Memória de Peix(oto)

Peixoto de alcunha, José de primeiro nome; Galveias, de terra natal; e o mundo, como destino constante. José Luís Peixoto explora as letras, da mesma forma que percorre ruas de países, a oriente, ou a ocidente. Entre a poesia, a prosa, ou mesmo a literatura infantil, José Luís Peixoto tem dedicado a sua obra ao romance e 2012 foi o ano de estreia na literatura de viagem. Dentro do Segredo é o livro mais recente do escritor, que mergulha na ditadura norte-coreana.
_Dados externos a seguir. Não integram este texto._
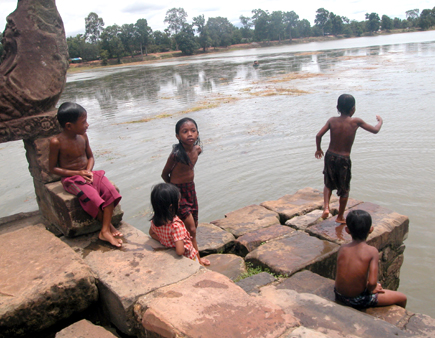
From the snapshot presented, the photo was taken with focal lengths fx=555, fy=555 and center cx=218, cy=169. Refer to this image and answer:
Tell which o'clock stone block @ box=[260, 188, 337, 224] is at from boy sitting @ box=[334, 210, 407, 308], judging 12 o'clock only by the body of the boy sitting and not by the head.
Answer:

De terras de Kim Jong-Un, até à Biblioteca Municipal Almeida Garrett, no Porto, o escritor trouxe consigo algumas memórias que partilhou com a audiência, numa sala com lotação (quase) esgotada. Nesta viagem de 85 minutos, a curiosidade pela procura foi o ponto de partida para justificar uma estada de três semanas no País onde a soberania e o culto do líder são vividos em níveis extremos. A intensidade do regime, das histórias partilhadas, da experiência do lugar, do conhecimento e das memórias que atravessaram a pele foram os pontos-chave para a apresentação da obra.

Das aldeias pequenas, sem carros, à gastronomia peculiar ou às roupas largas, dobradas cuidadosamente na ponta dos braços curtos e magros das crianças norte-coreanas, o escritor projectou a intensidade da viagem, sem vénias, ao auditório. Contou, ainda, como comer cão frito sabe melhor do que comer sopa de cão, como uma criança, numa aldeia do interior profundo, fez uma vénia ao carro onde o escritor seguia, ou mesmo como no avião o ensinaram a dobrar o jornal, sem dobrar a fotografia do líder, na capa.

Perante a atenção de um público curioso, falou-se da liberdade, comparada ao amor, do poder da descoberta, comparado às questões que nunca nos lembramos de colocar num regime democrático, e das ideias, que devem ser usadas quando florescem, para não cair no erro de as deixar envelhecer. Entre os campos de concentração e as centenas de mãos norte-coreanas que tratam da agricultura, a honra e o culto foram explicados, num diálogo que se abriu também às questões do auditório.

Ouvir uma história sobre a Coreia do Norte, ou viver esse lugar, são atmosferas que mal se tocam, mas que carregam um universo com sede de o experienciar. Entre a cortina de veludo pesada do auditório e a porta de saída da biblioteca também houve duas atmosferas que se uniram: a capacidade de mergulhar no oriente profundo e a vontade de ler as páginas onde José Luís Peixoto fala de apertos de mão a crianças curiosas, que nunca tinham visto um ocidental. A Coreia da Norte, essa “empresa” que fabrica e corrige constantemente todos os detalhes para ser a ditadura mais perfeita do mundo, está agora mais perto dos leitores e de todos os curiosos que queiram ser transportados até esse lugar.